__Saved entries__.
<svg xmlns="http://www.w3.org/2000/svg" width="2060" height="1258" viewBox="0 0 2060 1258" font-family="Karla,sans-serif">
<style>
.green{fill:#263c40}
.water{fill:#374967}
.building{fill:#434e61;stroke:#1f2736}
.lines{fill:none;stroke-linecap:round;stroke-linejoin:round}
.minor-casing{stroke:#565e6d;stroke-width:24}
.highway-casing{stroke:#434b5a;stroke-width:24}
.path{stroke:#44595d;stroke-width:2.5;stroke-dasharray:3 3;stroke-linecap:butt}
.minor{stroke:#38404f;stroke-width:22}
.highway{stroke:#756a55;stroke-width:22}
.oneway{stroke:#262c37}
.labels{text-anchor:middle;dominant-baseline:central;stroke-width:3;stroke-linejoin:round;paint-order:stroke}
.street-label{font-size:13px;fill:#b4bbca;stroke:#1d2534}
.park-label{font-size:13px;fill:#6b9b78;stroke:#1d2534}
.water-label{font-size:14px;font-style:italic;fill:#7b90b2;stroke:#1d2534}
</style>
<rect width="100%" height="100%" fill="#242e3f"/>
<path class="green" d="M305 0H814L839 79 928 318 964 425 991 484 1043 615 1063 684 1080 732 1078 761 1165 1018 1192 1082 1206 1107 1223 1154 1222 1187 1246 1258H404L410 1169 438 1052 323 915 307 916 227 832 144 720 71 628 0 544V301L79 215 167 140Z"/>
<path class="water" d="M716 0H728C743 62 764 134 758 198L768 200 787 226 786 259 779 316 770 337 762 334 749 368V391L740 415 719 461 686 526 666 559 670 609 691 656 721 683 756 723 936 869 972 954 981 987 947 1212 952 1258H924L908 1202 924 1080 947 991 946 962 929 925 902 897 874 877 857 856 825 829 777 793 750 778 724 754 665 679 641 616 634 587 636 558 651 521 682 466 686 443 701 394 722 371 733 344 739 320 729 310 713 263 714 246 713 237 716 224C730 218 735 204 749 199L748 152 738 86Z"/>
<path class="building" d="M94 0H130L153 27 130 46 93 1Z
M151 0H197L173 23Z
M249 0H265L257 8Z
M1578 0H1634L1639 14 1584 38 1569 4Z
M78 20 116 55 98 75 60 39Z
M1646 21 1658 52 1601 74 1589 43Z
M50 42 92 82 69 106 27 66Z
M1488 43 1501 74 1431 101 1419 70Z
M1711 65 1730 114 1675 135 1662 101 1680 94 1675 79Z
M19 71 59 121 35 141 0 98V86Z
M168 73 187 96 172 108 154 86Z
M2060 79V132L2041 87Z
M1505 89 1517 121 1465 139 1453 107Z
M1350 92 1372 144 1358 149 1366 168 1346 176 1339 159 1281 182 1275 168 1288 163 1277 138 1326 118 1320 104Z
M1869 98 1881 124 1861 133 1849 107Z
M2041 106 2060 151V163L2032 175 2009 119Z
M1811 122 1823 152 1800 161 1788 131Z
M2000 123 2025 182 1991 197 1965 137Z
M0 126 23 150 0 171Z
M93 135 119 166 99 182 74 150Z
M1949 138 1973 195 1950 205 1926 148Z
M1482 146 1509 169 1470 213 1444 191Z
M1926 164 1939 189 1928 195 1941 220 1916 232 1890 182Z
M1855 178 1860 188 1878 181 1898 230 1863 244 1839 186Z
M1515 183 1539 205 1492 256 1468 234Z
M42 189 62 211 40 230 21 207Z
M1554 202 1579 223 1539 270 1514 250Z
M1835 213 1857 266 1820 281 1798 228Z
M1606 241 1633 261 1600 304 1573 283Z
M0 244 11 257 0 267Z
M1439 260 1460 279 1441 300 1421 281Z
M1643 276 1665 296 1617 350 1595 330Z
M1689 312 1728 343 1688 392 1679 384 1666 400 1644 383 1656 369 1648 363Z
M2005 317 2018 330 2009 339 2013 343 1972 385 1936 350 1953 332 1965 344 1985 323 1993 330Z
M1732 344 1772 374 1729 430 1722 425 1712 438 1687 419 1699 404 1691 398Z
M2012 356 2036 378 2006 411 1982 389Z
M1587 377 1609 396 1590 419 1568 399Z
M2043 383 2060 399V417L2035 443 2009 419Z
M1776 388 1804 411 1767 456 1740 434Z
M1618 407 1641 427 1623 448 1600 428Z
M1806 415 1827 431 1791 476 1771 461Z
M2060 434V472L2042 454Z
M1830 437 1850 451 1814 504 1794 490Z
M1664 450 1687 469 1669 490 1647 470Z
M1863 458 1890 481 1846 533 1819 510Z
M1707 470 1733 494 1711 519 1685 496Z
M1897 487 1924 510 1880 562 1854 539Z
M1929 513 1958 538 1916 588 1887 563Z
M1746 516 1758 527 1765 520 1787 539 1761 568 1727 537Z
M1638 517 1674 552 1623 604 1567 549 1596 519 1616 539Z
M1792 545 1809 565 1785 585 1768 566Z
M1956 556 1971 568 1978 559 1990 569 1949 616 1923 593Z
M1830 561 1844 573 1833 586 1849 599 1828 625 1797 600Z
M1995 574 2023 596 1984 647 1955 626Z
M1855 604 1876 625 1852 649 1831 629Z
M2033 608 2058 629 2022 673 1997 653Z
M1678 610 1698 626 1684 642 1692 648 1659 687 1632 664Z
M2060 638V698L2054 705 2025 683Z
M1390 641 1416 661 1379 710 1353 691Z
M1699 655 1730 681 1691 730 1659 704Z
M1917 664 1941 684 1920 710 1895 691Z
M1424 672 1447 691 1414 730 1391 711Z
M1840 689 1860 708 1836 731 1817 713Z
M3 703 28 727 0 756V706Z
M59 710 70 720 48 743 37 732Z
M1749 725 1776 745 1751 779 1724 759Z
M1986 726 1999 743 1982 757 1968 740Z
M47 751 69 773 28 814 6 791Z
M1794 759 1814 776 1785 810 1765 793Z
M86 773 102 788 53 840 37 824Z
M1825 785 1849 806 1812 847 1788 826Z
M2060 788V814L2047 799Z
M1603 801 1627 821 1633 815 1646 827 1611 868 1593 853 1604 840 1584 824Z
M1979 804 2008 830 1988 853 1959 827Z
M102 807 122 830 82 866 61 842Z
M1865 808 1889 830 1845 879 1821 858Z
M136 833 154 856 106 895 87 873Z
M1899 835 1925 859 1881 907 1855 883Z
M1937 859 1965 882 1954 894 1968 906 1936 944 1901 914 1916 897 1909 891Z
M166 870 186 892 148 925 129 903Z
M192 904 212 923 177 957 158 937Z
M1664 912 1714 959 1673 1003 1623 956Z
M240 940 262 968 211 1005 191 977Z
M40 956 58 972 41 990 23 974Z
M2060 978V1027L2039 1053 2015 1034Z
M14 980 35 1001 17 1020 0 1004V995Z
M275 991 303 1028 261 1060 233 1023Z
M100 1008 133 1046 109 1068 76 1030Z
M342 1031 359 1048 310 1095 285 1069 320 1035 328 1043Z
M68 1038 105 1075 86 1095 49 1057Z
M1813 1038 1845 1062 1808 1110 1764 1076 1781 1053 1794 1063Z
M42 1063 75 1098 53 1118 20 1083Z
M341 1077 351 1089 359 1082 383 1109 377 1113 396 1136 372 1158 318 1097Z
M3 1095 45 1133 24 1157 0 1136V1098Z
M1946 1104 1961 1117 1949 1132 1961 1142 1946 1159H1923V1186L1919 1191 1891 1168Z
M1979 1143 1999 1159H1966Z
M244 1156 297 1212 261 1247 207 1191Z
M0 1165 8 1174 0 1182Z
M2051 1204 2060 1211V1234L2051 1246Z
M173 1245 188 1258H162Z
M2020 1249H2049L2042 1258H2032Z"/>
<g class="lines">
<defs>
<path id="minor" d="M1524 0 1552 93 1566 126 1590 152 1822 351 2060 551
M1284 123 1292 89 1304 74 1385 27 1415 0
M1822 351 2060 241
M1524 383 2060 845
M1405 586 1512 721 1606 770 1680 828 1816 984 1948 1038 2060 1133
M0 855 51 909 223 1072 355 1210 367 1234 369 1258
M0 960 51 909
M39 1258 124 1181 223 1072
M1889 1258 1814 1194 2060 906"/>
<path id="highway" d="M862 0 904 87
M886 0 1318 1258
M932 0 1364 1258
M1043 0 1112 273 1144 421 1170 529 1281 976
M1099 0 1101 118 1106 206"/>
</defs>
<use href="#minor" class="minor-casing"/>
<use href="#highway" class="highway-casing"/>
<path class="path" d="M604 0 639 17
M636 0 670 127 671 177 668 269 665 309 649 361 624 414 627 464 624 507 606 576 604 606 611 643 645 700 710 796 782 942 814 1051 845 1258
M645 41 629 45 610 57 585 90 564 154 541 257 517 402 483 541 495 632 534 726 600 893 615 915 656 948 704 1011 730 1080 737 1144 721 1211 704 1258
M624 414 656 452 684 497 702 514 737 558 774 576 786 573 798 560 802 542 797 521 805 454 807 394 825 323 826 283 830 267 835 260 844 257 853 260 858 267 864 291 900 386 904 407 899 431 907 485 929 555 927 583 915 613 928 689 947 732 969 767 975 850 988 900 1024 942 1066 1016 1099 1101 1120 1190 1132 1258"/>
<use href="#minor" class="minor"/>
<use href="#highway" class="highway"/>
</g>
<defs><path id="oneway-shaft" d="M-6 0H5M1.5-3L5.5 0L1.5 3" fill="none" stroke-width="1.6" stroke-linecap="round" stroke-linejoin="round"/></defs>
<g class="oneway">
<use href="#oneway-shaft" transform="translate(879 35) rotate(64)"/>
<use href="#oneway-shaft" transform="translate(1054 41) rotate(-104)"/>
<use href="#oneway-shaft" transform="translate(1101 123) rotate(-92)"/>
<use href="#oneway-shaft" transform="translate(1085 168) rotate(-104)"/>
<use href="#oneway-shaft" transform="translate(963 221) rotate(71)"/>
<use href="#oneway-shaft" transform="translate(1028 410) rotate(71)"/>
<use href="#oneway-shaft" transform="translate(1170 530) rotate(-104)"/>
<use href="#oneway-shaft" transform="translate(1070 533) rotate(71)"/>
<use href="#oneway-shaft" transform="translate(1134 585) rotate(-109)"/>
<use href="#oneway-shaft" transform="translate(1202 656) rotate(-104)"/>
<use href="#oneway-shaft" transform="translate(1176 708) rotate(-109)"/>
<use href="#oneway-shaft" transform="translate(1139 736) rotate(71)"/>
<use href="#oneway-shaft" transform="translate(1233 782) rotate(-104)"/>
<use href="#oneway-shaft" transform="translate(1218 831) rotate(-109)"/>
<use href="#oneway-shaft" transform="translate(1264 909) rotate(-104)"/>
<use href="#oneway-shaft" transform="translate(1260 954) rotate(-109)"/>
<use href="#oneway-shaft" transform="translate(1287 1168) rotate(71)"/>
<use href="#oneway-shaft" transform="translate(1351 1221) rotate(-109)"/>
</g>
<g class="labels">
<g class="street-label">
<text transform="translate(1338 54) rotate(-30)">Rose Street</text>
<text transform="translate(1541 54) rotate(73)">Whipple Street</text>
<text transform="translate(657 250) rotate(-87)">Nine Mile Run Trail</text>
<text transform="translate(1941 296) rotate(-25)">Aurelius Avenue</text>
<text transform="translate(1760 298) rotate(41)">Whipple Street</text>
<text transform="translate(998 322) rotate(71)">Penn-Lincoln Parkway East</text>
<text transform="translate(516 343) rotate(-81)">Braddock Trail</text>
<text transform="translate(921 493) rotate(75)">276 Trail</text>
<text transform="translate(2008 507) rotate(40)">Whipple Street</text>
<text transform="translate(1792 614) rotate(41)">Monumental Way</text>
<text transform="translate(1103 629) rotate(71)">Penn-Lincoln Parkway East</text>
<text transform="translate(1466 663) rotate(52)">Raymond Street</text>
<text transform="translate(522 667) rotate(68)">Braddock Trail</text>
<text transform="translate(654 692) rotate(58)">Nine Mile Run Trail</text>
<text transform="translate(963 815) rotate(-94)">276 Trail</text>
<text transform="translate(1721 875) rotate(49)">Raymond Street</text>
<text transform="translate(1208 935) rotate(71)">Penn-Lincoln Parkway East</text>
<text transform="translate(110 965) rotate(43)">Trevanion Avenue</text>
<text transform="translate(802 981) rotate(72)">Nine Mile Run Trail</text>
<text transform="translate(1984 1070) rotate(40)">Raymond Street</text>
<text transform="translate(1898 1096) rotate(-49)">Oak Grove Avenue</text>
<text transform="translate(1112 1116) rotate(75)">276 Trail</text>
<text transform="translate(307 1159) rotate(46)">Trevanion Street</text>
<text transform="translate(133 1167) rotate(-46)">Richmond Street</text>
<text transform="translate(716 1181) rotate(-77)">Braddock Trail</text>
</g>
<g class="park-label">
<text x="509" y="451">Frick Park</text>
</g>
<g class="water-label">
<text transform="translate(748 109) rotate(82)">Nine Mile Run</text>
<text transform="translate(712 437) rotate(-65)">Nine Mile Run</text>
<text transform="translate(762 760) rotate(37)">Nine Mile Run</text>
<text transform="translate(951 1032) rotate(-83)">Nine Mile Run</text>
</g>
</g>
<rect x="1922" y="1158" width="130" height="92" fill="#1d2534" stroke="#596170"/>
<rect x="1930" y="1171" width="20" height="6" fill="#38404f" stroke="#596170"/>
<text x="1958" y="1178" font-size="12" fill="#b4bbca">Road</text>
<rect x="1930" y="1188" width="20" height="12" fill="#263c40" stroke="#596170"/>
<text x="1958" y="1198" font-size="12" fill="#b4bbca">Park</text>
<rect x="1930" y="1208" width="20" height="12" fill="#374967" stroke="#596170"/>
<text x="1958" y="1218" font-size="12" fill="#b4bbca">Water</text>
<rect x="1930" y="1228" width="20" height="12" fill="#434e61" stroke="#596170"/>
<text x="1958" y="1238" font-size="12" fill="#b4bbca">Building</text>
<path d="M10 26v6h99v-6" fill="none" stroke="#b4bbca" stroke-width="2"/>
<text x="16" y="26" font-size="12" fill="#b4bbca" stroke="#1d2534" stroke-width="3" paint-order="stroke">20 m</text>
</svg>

__PROBLEM STATEMENT__.
Quote the data above from the line containing "M1664 912 1714 959 1673 1003 1623 956Z" to the line containing "M1889 1258 1814", inclusive, and stop.

__TASK OUTPUT__.
M1664 912 1714 959 1673 1003 1623 956Z
M240 940 262 968 211 1005 191 977Z
M40 956 58 972 41 990 23 974Z
M2060 978V1027L2039 1053 2015 1034Z
M14 980 35 1001 17 1020 0 1004V995Z
M275 991 303 1028 261 1060 233 1023Z
M100 1008 133 1046 109 1068 76 1030Z
M342 1031 359 1048 310 1095 285 1069 320 1035 328 1043Z
M68 1038 105 1075 86 1095 49 1057Z
M1813 1038 1845 1062 1808 1110 1764 1076 1781 1053 1794 1063Z
M42 1063 75 1098 53 1118 20 1083Z
M341 1077 351 1089 359 1082 383 1109 377 1113 396 1136 372 1158 318 1097Z
M3 1095 45 1133 24 1157 0 1136V1098Z
M1946 1104 1961 1117 1949 1132 1961 1142 1946 1159H1923V1186L1919 1191 1891 1168Z
M1979 1143 1999 1159H1966Z
M244 1156 297 1212 261 1247 207 1191Z
M0 1165 8 1174 0 1182Z
M2051 1204 2060 1211V1234L2051 1246Z
M173 1245 188 1258H162Z
M2020 1249H2049L2042 1258H2032Z"/>
<g class="lines">
<defs>
<path id="minor" d="M1524 0 1552 93 1566 126 1590 152 1822 351 2060 551
M1284 123 1292 89 1304 74 1385 27 1415 0
M1822 351 2060 241
M1524 383 2060 845
M1405 586 1512 721 1606 770 1680 828 1816 984 1948 1038 2060 1133
M0 855 51 909 223 1072 355 1210 367 1234 369 1258
M0 960 51 909
M39 1258 124 1181 223 1072
M1889 1258 1814 1194 2060 906"/>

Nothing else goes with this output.